A-Z OF SKIN

Pityriasis rosea

Pityriasis rosea

What is pityriasis rosea?

Pityriasis rosea is a common self-resolving rash that usually occurs in children and young adults but can occur at any age. Individuals are generally otherwise well.

What causes it?

Many different infective causes have been considered, however the evidence that any particular one is the cause remains controversial.

What does it look like?

The rash usually starts with one larger pinkish-red scaly patch, called the “herald” (or first) patch, on the trunk of the body. This herald patch is followed several days to weeks later by multiple smaller round or oval red scaly patches. They are usually scattered on the trunk and can extend to the neck, top of the arms and top of the thighs. They tend to have inward facing scale found towards the outer edge of the patch and are often arranged in a “Christmas tree pattern” on the trunk, with the long axis of the patches lying parallel to the ribs.  Sometimes the rash can be itchy.

Pityriasis Rosea
Image reproduced with permission Department of Dermatology, St Vincent’s Hospital Melbourne

There are more unusual types of pityriasis rosea that may occur, for example, without a herald patch, or that can affect the folds of the body, or have blisters or a bruise-like appearance.

Sometimes before a rash appears, the affected person may experience “flu-like” symptoms such as a sore throat, runny nose, headaches or feeling tired.

Pityriasis Rosea
Image reproduced with permission Department of Dermatology, St Vincent’s Hospital Melbourne

How is it diagnosed?

The diagnosis is usually made by the dermatologist examining the patient and seeing the typical appearance of the rash. Occasionally a skin biopsy will need to be done.

Does it cause any complications?

When the rash occurs in pregnancy, particularly in the first 15 weeks, miscarriages have been reported.
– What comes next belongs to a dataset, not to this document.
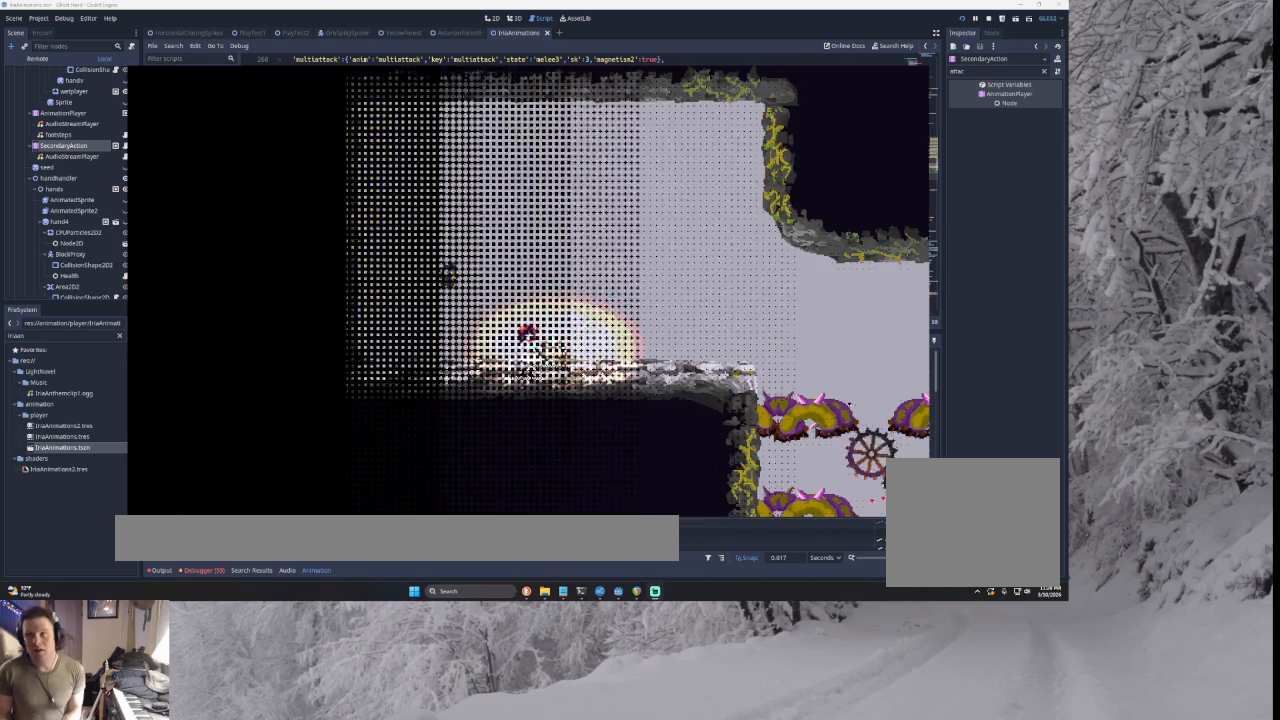
Gameplay with a controller (PlayStation layout); each line is a JSON object with the inputs held at the frame after it. "events" lists button and stick changes between this image and that frame as [ms after this image, input, new state], when the widget could be followed in between.
{"buttons": ["START"], "left_stick": "center", "right_stick": "center", "events": [[400, "START", "down"]]}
Premature delivery and other perinatal complications have also been noted. Careful obstetric observation is recommended.

How is it treated?

The condition usually gets better without any specific treatment.  General measures such as using gentle soap free washes and moisturising creams can help irritation. Other treatment options include mild topical steroids and natural sunlight.

Generally, the rash fades away within  6 to12 weeks. It is very unusual for pityriasis rosea to reoccur.

If it is itchy or persists or you have any concerns, please see your dermatologist.